• Reading text:
────
A small, synchronous, trait-object event bus for Rust — type-safe handlers, TTL, and a static global for low-ceremony use.

Usage

use std::any::{Any, TypeId};
use std::sync::Arc;
use std::sync::atomic::{AtomicUsize, Ordering};

use barker::{Message, MessageBus, MessageHandler};

// 1. Any '`static + Send + Sync + Debug` type can be a message.
#[derive(Debug)]
struct Ping(&'static str);

impl Message for Ping {
    fn as_any(&self) -> &dyn Any { self }
    fn as_any_mut(&mut self) -> &mut dyn Any { self }
}

// 2. Handlers see `&dyn Message`; downcast to the concrete type to read fields.
────
[Collected data]
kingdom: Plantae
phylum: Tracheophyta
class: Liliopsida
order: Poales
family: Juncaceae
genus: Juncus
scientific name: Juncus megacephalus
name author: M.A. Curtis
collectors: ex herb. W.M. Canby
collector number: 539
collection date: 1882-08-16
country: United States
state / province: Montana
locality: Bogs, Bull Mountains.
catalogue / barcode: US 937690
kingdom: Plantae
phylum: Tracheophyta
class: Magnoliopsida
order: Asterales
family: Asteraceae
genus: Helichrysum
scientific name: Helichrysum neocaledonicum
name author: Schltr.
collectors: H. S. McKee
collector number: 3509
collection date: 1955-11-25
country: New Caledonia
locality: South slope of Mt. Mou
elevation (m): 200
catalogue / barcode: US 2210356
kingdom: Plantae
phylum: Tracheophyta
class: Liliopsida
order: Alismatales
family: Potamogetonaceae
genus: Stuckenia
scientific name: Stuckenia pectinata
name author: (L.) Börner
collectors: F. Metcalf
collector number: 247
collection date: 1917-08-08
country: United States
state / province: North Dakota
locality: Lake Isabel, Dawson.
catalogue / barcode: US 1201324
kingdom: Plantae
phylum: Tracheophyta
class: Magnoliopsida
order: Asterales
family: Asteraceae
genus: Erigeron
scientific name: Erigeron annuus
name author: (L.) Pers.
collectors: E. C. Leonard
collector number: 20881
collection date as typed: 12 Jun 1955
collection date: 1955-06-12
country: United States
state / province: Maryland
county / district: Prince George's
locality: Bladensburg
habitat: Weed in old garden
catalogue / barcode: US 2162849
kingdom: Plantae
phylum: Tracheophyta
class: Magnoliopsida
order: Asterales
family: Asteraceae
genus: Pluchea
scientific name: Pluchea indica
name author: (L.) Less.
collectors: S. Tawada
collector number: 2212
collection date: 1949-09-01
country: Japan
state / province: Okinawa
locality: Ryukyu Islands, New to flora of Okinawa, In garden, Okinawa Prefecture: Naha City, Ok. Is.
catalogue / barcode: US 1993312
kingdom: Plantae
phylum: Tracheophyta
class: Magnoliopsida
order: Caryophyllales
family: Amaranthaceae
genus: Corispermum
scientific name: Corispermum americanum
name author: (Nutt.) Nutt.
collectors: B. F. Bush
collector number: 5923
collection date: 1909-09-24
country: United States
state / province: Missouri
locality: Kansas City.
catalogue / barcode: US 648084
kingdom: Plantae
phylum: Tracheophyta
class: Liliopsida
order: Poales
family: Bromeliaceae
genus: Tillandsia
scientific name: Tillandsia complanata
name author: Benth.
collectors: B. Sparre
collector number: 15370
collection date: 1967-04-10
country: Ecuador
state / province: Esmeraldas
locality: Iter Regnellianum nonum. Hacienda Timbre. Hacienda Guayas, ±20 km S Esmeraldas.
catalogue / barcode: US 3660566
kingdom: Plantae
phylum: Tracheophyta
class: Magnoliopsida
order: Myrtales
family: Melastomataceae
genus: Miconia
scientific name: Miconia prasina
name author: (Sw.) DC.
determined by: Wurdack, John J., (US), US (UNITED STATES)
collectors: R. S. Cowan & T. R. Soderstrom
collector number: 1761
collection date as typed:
────
• Problems to solve:
A – Rename "barker" to "herald" in the part of the Rust event bus text that opens with the words containing "A small, synchronous, trait-object" and closes with "be a message.", and give that part again.
B – In the Rust event bus text, what kind of global is offered for low-ceremony use?
C – Carry on the Rust event bus text from where it stops.

• Responses for each task:
A –
A small, synchronous, trait-object event bus for Rust — type-safe handlers, TTL, and a static global for low-ceremony use.

Usage

use std::any::{Any, TypeId};
use std::sync::Arc;
use std::sync::atomic::{AtomicUsize, Ordering};

use herald::{Message, MessageBus, MessageHandler};

// 1. Any '`static + Send + Sync + Debug` type can be a message.

B – A static global.

C –
struct Counter(Arc<AtomicUsize>);
impl MessageHandler for Counter {
    fn call(&self, msg: &dyn Message) {
        if msg.as_any().downcast_ref::<Ping>().is_some() {
            self.0.fetch_add(1, Ordering::SeqCst);
        }
    }
}

fn main() {
    let bus = MessageBus::new();
    let count = Arc::new(AtomicUsize::new(0));

    bus.register_handler(
        Box::new(Counter(count.clone())),
        Some(TypeId::of::<Ping>()),
    ).unwrap();

    bus.send(Ping("hello, crowd")).unwrap();
    bus.process_messages(None).unwrap();

    assert_eq!(count.load(Ordering::SeqCst), 1);
}

Prefer a process-wide bus? barker::send, barker::register_handler, and barker::process_messages are free-function wrappers around MessageBus::global().

Design overview

  • Trait-based messages. Any 'static + Send + Sync + Debug type implementing Message can flow through the bus. There is no central enum, so downstream crates extend the message vocabulary without modifying barker.
  • Filtering: typed vs generic handlers. Registering a handler with Some(TypeId::of::<T>()) makes it fire only for messages of type T. Registering with None makes it a generic handler that fires for every message. Matching uses std::any::TypeId.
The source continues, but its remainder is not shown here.